Walking right up behind me when I'm sneaking a quick snack, "What are you eating?"
Don't worry about it, I say.
"Are you eating a cookie?"
No! I sit on the couch and he comes over to sniff my mouth, "Chocolate?"
Sigh. Yes.
"Can I have some?"
Knocking on the bathroom door "Mama, what are you doing in there?"
Still knocking on the bathroom door "I didn't hear you wash your hands!"
"Mama I want to leave now!"
We will leave in 10 minutes, I say.
"How much is ten minutes? Four?"
No, TEN. Count it. It's more than four.
No. TEN.
"One, two, three, four, ten?"
I'm going to take a break from answering questions now!
"What does that mean?"
It means I'm not going to answer any more questions for a little while.
"No more questions?"
I nod.
"Yes or no?"

Friday, March 29, 2013

Good Friday, Mama Style

I like depth and meaning. I need time to process things and I imagined on this day, Good Friday, I would have time to be filled with solemn gratitude for Christ's sacrifice on the cross.

Instead, I woke up in a bad mood. Then I had a couple of errands to run, so I decided to take Little Nut to Starbucks so he could read and drink apple juice and so I could try and squeeze in a devotional time, since I failed to get up early this morning. Four-year-olds just aren't good partners for deep thinking, even well-behaved ones.

One thing I did take from my time was that in the craziness of motherhood I might only be able to focus on one thing. And, today that one thing should be "Thank you, Jesus."

After several bathroom breaks, one emergency run for napkins, and numerous strangers interrupting to comment on Nut's "cool" new sunglasses, which he refused to take off while indoors, I closed out my scattered devotions and said, "Thank you, Jesus," and went to the store.  In the produce section I reminded myself to say "Thank you, Jesus." I then proceeded to take longer than I intended grabbing things and left some of my groceries at the bagging station (every time I use self-checkout it's a bad experience!), arriving home short on cauliflower and time! We inhaled some lunch and were out the door again. Ugh. So much for a day of holy contemplation, but "Thank you, Jesus."

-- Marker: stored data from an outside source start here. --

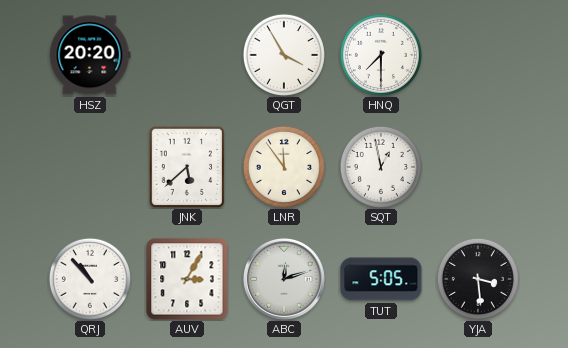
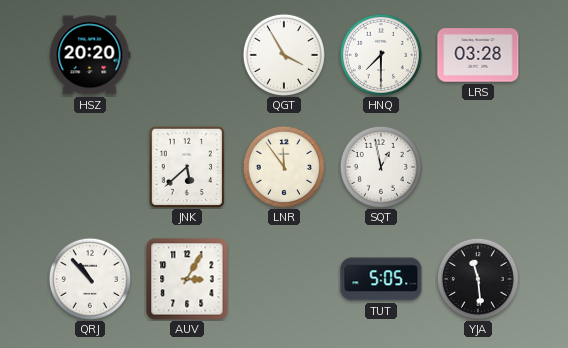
LRS: none -> 03:28
ABC: 12:12 -> none
YJA: 3:29 -> 11:29
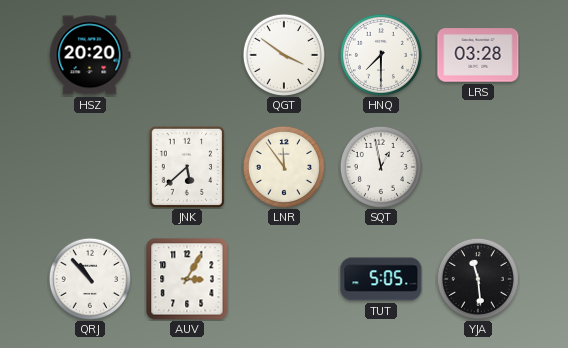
QGT: 3:55 -> 3:51
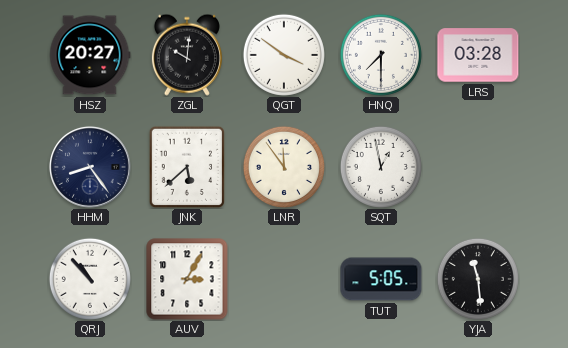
HSZ: 20:20 -> 20:27
ZGL: none -> 10:01
HHM: none -> 8:24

Then we rushed, to our staff's Good Friday service and I sat down feeling harried and scattered and shallow. Yet, as our service unfolded I found my mind relaxing and my heart settling. With my husband present my attention was more focused on worship and the message and less focused on managing The Child. It was a lovely hour-and-a-half reprieve. It gave depth to my "Thank you, Jesus," so that the next time I said it there was more humility and gratefulness behind it.

By the end of the day I actually had two things I learned from this Good Friday! Depth comes through repetition as much as it comes through long contemplation...we moms of young children can take solace in this! Even if I can only snatch enough of my mind back from motherhood to eek out a heart-felt "Thank you, Jesus," I can cultivate an awareness of His presence, and Jesus' presence never leaves one unaffected. Secondly, we all need the Body of Christ, especially us moms. I was walking home with Little Nut and true gratefulness for the service swept over me. I needed time to have my mind forcibly lead toward Christ and it helped to have the extra eyes on my child.

As I close out the day, still more scattered than centered, I am truly grateful to be a part of God's people and in the words of a hymn we sang today:
"Bearing shame and scoffing rude, in my place condemned He stood; sealed my pardon with His blood, hallelujah! What a Savior!" -Philip P. Bliss
 Thank you, Jesus, for today, an awfully wonderful day. What a Savior.